──────── Extracted material ────────

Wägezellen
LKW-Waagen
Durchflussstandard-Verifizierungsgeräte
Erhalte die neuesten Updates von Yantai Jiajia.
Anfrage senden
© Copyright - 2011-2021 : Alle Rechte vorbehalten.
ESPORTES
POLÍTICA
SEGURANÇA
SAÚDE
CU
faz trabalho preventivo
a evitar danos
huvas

────────
──────── Extracted material ────────

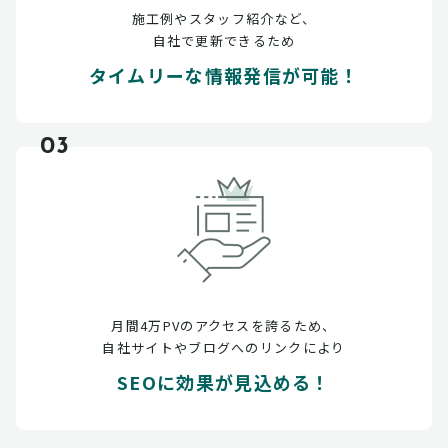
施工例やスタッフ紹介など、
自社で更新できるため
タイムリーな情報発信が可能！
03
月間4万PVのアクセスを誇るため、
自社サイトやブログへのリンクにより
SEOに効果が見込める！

────────
──────── Extracted material ────────

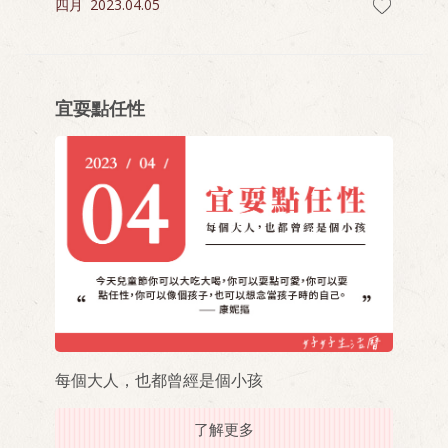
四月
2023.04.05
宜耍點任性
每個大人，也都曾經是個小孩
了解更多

────────

Task:
Please copy the lines above word for word, from the line with "施工例やスタッフ紹介など、" up to and including the line with "SEOに効果が見込める！".

Reply to the exercise:
施工例やスタッフ紹介など、
自社で更新できるため
タイムリーな情報発信が可能！
03
月間4万PVのアクセスを誇るため、
自社サイトやブログへのリンクにより
SEOに効果が見込める！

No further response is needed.